93 harbi Osmanlıyı güçsüz ve sıkıntılı bir döneminde yakalamıştı. Her türlü araç gereç ve silahtan yoksun olan komutanlar, top arabalarını çekmek üzere at veya gerekli hayvanları bulamadığı zamanlarda, bu görevide o kutsal askerlerin yerine getirmelerini istiyor, çamurda, yağmurda ve her türlü zorluklara rağmen, askerlerin tırnaklarını toprağa gömerek bunları yeni mevzilere taşımaları sağlanıyordu. Muhtar Paşa’nın sonsuz güvenini kazanan Mihrali her verilen görevden başarı ile dönüyor , her dönüşünde de düşmana ait mühimmat, hayvan ve çeşitli gıda maddelerinide bereberinde getiriyordu. Yine bir defasında Gümrü Tiflis yolu üzerindeki tüm telgraf tellerini keser, müfrezelerini tepeler, düşmanı çaresiz ve kımıldamaz hale getirir.
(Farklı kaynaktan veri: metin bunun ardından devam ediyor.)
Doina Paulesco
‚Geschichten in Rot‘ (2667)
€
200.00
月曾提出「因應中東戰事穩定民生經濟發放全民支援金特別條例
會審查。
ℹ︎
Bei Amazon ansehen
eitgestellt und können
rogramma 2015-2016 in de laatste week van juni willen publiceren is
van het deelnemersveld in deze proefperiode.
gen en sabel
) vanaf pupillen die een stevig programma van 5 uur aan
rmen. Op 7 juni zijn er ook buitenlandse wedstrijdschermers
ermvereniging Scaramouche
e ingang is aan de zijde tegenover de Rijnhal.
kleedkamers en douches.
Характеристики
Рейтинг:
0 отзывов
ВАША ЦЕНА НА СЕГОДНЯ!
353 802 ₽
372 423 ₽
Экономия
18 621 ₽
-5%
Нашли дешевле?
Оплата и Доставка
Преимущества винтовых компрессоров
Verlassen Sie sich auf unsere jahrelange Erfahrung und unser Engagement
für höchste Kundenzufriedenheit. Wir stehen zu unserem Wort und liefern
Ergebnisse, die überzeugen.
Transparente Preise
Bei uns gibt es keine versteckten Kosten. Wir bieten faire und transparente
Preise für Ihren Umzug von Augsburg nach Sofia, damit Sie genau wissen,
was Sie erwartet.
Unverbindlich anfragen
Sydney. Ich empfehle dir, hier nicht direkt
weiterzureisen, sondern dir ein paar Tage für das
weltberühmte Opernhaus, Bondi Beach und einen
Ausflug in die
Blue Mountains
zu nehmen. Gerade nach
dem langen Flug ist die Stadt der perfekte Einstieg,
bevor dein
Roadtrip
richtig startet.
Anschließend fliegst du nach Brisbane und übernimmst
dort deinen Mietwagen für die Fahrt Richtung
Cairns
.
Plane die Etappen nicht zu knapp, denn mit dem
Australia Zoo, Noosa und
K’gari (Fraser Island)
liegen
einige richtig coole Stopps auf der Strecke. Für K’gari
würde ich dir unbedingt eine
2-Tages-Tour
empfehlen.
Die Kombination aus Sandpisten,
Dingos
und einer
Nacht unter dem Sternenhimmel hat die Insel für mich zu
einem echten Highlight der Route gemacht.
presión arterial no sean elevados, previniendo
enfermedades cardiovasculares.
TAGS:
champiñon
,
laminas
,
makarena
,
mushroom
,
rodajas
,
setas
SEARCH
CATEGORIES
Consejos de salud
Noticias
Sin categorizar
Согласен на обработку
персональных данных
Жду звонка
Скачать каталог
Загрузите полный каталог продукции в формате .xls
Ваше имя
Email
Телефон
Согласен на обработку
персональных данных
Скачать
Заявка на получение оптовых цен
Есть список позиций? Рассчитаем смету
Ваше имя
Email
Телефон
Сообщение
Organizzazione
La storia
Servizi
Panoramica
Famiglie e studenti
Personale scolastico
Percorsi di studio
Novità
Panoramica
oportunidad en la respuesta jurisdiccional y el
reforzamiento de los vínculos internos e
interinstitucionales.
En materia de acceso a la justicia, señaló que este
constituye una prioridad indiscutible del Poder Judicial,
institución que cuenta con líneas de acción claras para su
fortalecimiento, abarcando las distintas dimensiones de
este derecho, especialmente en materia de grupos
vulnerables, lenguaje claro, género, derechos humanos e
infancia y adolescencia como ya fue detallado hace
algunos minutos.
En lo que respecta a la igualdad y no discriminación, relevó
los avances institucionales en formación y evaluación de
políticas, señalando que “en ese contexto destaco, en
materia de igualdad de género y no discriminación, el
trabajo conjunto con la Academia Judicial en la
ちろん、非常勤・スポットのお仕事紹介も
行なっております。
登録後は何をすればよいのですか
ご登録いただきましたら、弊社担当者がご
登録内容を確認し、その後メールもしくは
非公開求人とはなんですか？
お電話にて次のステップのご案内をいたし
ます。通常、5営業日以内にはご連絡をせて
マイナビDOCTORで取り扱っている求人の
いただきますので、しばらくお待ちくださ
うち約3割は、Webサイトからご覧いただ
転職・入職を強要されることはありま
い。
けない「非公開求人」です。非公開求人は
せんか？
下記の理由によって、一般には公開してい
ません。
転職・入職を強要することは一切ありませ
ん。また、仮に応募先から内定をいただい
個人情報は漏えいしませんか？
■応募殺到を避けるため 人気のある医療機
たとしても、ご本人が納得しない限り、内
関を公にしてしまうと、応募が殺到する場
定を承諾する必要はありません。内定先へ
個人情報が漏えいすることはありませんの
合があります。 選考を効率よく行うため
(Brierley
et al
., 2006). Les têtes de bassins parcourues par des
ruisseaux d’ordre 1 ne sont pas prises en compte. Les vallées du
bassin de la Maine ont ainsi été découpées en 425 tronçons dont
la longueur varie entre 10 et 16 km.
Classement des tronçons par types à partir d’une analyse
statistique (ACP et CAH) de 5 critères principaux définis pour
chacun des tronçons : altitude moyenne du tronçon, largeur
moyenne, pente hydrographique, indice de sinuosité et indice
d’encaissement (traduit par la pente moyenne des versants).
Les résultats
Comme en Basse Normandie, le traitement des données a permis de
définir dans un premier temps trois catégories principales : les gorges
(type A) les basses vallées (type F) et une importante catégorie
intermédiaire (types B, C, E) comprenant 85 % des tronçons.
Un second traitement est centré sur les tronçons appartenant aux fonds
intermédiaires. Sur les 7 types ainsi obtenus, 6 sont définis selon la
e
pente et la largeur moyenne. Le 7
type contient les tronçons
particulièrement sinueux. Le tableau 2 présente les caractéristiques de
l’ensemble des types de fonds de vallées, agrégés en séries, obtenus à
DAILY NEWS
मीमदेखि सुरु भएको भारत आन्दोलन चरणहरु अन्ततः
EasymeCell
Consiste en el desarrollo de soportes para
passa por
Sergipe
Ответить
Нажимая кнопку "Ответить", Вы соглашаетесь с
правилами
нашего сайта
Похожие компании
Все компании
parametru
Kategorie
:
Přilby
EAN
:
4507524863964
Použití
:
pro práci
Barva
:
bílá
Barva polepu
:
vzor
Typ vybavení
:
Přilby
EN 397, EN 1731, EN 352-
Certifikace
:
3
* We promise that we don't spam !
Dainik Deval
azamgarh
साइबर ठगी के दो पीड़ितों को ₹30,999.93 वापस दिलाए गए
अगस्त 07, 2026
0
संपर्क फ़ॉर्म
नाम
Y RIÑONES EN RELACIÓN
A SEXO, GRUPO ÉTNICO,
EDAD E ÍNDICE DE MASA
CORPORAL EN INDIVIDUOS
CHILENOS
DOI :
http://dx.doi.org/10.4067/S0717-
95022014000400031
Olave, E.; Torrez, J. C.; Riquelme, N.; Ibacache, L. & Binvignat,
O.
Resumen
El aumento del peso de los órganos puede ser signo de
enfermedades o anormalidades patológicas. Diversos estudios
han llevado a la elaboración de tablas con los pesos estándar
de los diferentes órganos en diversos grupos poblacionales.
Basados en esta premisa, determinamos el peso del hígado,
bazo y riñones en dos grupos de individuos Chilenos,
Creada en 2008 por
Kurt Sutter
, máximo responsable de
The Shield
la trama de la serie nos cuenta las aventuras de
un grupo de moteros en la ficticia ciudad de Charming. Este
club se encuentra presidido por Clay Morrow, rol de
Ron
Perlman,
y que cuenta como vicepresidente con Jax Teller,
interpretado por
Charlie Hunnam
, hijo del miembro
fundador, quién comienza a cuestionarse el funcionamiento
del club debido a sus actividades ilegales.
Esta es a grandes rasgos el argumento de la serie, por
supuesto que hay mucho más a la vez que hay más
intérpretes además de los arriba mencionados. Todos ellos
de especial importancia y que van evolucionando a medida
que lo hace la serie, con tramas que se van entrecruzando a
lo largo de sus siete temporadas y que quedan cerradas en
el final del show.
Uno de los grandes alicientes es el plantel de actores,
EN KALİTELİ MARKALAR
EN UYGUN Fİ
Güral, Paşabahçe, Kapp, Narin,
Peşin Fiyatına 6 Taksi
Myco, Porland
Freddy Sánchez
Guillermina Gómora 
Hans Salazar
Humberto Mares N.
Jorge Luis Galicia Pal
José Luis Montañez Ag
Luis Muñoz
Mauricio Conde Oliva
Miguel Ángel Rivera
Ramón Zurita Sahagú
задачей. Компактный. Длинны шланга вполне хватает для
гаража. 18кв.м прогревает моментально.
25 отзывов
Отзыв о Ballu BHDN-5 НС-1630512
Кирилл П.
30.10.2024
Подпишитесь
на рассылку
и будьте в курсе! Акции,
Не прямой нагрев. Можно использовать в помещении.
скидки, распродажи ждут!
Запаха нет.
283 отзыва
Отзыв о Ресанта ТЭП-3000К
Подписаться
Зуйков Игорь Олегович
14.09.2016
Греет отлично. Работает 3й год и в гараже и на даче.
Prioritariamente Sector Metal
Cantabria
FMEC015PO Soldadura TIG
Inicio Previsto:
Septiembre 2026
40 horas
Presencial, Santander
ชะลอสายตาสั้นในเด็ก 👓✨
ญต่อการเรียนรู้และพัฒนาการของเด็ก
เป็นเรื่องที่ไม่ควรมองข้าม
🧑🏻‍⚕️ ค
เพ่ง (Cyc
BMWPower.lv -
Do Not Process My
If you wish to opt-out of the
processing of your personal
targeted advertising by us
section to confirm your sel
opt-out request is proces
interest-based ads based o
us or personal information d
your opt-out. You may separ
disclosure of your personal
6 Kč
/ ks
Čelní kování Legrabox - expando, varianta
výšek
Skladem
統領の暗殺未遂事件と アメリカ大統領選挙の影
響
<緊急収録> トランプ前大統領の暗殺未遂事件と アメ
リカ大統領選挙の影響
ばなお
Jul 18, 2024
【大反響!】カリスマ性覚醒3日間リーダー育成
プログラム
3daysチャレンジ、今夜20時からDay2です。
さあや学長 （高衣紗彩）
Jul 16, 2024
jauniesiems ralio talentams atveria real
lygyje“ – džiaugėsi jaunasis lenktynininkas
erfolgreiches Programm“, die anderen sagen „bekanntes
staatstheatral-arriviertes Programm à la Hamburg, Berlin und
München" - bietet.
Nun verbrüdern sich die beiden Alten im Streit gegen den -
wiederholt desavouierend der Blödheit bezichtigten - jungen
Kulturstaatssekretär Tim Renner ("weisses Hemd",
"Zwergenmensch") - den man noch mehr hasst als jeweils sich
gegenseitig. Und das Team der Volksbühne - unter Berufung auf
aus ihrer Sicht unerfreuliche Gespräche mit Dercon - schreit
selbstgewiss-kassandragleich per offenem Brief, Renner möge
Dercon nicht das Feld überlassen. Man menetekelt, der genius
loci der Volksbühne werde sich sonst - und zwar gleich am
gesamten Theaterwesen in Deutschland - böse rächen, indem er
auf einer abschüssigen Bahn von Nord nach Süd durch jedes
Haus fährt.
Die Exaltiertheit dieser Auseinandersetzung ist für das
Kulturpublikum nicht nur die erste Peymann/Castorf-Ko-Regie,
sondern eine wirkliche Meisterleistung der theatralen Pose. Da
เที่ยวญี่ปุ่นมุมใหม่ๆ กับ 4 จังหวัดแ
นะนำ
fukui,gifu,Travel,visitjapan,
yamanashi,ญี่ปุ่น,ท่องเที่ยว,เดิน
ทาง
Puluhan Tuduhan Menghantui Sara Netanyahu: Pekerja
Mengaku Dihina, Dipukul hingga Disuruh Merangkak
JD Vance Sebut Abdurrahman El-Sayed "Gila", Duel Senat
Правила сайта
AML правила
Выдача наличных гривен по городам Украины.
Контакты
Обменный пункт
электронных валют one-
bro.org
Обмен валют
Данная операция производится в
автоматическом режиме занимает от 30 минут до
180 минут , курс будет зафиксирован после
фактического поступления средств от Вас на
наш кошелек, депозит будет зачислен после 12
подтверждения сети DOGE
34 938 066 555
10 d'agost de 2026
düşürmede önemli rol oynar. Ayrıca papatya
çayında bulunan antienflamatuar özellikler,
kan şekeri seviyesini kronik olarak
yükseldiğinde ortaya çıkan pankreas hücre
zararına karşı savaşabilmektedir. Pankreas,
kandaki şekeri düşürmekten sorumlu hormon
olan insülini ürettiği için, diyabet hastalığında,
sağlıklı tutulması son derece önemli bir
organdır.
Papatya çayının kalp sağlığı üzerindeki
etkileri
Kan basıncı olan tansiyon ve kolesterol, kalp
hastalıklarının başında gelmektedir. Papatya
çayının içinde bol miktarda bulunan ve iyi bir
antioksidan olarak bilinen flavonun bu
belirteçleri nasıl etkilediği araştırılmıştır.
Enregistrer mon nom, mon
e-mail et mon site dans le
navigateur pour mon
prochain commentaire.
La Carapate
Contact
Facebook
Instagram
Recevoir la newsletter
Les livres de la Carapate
Bu kahramanın yaptıkları İstanbul’a II.Abdülhamit’e kadar uzanır ve kendisine Mecidiye Nişanı verilir.

Mihrali daha sonra köyü Darvas’a gider, akrabalarını ve diger Karapapakları toplayarak Osmanlı’ya göç eder. Bundan sonra Erzurum müdafasında yer alan Mihrali bu savaşta ağır yaralanır 12 Aralık 1877 de Ahmet Muhtar Paşa İstanbul’a çağrılır. Bir kızak hazırlattırarak Mihrali’yi de adamları ile birlikte yanına alarak yola çıkarlar. Mihrali ve Sülalesi Sivas’ta kalırken Paşa yoluna devam eder. Mihrali Sıvas’ın Ulaş bucağına bağlı Acıyurt köyüne yerleşir. Onunla birlikte gelen Karapapaklarda bu civarda 40 kadar köye yerleşiriler.Bunların buralara yerleşmesine herhangi bir zorluk çıkarılmaz, çünki Padişah Mihrali ve ahvadının dilediği yere yerleşmesini serbest bırakmıştır. Mihrali Sivas’ta da boş durmaz, 40. Hamidiye süvari alayını kurar.